Provided that where the complainant is represented by a pleader or by the officer conducting the
prosecution or where the Magistrate is of opinion that the personal attendance of the complainant
is not necessary, the Magistrate may dispense with his attendance and proceed with the case.

(2) The provisions of sub-section (1) shall, so far as may be, apply also to cases where the non-
appearance of the complainant is due to his death.”

Here, Section 249 relates to trial of warrant cases when the proceedings have been instituted
upon complaint (and, thus, not on the basis of a charge-sheet submitted by the police under
Section 173 Cr.P.C.). Likewise, Section 256 relates to trial of summons cases, which are
basically cases where the maximum imprisonment can be up to 2 years; this clearly implies that
these are generally for non-cognizable cases, wherein even if the police has submitted a charge-
sheet the same is considered as “complaint” [see, Explanation to Section 2(d)]. Therefore,
Section 256 also deals with complaint cases.

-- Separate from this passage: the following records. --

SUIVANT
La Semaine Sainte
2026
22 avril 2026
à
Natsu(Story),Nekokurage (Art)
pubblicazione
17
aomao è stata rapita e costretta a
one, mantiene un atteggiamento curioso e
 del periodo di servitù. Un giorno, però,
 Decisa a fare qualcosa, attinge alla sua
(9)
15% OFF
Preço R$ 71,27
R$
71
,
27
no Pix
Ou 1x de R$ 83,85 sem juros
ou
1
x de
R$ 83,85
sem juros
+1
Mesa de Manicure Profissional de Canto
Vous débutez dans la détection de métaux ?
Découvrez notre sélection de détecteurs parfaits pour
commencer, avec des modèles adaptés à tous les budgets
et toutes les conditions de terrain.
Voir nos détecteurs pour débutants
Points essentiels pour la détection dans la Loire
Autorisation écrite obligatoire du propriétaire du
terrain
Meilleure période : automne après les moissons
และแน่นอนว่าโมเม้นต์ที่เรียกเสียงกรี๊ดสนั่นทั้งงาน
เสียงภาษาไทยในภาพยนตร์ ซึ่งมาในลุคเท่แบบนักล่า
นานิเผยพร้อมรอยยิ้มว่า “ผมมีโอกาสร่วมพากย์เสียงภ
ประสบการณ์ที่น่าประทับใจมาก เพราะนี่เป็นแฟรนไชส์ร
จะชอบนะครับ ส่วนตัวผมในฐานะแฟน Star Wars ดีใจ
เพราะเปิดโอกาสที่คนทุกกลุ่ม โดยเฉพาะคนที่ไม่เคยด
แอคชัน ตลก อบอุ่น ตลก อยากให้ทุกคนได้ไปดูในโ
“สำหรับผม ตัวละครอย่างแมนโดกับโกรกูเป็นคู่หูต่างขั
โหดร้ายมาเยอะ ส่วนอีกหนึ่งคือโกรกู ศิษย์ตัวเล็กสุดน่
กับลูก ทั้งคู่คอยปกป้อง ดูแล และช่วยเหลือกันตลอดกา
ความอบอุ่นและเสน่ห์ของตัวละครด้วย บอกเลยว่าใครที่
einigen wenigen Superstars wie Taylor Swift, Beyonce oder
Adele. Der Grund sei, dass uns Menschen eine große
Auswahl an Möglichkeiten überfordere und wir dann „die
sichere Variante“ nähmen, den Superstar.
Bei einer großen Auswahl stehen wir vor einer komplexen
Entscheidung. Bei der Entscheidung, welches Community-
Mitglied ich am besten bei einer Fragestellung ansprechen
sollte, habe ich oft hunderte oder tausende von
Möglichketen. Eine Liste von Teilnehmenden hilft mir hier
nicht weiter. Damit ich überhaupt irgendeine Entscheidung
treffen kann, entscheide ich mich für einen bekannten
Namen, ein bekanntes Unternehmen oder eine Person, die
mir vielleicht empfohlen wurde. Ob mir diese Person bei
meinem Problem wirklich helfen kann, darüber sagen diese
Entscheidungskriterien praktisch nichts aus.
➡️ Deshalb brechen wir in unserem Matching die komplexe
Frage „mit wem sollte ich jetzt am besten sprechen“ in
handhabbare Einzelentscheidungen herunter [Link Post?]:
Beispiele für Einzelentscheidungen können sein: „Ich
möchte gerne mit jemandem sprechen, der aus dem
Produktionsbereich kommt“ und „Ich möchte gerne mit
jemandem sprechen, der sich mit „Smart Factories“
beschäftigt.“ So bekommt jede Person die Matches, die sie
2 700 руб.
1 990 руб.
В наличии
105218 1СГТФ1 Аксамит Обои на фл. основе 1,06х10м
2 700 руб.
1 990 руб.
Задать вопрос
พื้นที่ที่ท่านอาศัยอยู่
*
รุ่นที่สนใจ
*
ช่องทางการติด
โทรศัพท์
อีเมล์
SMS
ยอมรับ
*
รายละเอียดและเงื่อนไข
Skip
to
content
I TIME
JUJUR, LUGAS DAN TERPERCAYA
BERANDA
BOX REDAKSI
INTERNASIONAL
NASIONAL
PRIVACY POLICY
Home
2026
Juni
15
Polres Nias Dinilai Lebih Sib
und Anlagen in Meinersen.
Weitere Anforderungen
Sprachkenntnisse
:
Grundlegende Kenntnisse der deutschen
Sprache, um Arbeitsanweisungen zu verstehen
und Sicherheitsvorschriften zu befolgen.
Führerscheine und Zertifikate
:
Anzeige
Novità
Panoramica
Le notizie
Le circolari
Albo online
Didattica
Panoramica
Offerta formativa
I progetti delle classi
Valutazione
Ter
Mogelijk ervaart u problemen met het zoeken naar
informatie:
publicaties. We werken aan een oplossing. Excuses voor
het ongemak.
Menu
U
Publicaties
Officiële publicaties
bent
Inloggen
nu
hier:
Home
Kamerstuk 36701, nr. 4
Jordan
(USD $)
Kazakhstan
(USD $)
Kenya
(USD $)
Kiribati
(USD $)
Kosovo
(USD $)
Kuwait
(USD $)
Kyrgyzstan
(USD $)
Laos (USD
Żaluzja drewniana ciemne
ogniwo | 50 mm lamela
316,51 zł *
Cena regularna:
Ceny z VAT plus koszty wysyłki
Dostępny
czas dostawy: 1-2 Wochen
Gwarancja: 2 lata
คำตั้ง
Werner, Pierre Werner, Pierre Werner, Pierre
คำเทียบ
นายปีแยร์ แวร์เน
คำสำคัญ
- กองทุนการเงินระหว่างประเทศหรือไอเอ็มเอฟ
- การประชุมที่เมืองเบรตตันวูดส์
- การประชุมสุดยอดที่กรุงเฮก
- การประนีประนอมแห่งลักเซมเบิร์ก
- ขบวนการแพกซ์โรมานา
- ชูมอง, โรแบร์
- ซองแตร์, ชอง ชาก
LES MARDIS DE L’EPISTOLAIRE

I have not come across any other sections in Cr.P.C. which speak about the “absence” of
complainant or about “personal attendance” of complainant on every date, except these two
sections mentioned above which relate to complaint cases. Thus, it should be obvious that if a
criminal case has been instituted on the basis of a police report (i.e., charge sheet under Section
173 Cr.P.C.), the attendance of the complainant may not be necessary on all dates, except when
the evidence of the complainant is required to be recorded or for some other special reasons.

However, in so far as (private) complaint cases are concerned, the presence of complainant may
be considered necessary if he is not represented by an advocate. This is so because in such a
situation, the complainant himself would be the “prosecutor”, in the absence of whom the case
cannot proceed further. But, even in complaint cases, if the complainant has appointed an
advocate, the court will generally not insist on the personal attendance of the complainant except
when it may be necessary. So, where an advocate has been appointed by the complainant in a
complaint case, the complainant can generally get exemption from personal attendance, except
when it is found to

be necessary.

If the complainant or accused is living at a far-away place from the court, then it is an additional
ground to seek exemption from personal attendance, though it is not necessary that the court will
always agree to dispense with the personal attendance on this ground alone. Generally, people
also give reasons of sickness, medical problems, personal / family problems, etc., to name just a
few reasons, to seek exemption from personal attendance.